*Task description:* Print the whole listing again, exactly as it stands.

*Data records:*
* * * * * * *

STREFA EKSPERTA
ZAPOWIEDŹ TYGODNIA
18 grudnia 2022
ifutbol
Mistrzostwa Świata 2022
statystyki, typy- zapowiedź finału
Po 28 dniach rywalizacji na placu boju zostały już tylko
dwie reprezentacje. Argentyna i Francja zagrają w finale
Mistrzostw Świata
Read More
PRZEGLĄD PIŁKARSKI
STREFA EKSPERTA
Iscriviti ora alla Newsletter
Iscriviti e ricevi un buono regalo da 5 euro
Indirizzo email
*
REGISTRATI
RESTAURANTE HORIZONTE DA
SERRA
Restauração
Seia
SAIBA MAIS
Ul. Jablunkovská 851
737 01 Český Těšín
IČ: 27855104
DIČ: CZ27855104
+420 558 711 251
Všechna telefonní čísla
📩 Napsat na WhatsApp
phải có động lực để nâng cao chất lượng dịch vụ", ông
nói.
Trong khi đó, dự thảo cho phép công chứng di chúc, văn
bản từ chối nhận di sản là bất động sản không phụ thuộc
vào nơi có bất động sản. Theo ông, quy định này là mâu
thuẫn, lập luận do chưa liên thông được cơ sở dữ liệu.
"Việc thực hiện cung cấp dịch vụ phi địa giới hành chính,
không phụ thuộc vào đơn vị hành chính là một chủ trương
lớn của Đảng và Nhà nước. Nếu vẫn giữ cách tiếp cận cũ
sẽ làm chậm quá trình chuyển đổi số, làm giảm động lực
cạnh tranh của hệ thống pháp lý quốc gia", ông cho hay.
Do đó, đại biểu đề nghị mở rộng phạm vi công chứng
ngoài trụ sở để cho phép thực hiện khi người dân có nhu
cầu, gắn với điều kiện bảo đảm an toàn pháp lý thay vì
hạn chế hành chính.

* * * * * * *

*Result:*
STREFA EKSPERTA
ZAPOWIEDŹ TYGODNIA
18 grudnia 2022
ifutbol
Mistrzostwa Świata 2022
statystyki, typy- zapowiedź finału
Po 28 dniach rywalizacji na placu boju zostały już tylko
dwie reprezentacje. Argentyna i Francja zagrają w finale
Mistrzostw Świata
Read More
PRZEGLĄD PIŁKARSKI
STREFA EKSPERTA
Iscriviti ora alla Newsletter
Iscriviti e ricevi un buono regalo da 5 euro
Indirizzo email
*
REGISTRATI
RESTAURANTE HORIZONTE DA
SERRA
Restauração
Seia
SAIBA MAIS
Ul. Jablunkovská 851
737 01 Český Těšín
IČ: 27855104
DIČ: CZ27855104
+420 558 711 251
Všechna telefonní čísla
📩 Napsat na WhatsApp
phải có động lực để nâng cao chất lượng dịch vụ", ông
nói.
Trong khi đó, dự thảo cho phép công chứng di chúc, văn
bản từ chối nhận di sản là bất động sản không phụ thuộc
vào nơi có bất động sản. Theo ông, quy định này là mâu
thuẫn, lập luận do chưa liên thông được cơ sở dữ liệu.
"Việc thực hiện cung cấp dịch vụ phi địa giới hành chính,
không phụ thuộc vào đơn vị hành chính là một chủ trương
lớn của Đảng và Nhà nước. Nếu vẫn giữ cách tiếp cận cũ
sẽ làm chậm quá trình chuyển đổi số, làm giảm động lực
cạnh tranh của hệ thống pháp lý quốc gia", ông cho hay.
Do đó, đại biểu đề nghị mở rộng phạm vi công chứng
ngoài trụ sở để cho phép thực hiện khi người dân có nhu
cầu, gắn với điều kiện bảo đảm an toàn pháp lý thay vì
hạn chế hành chính.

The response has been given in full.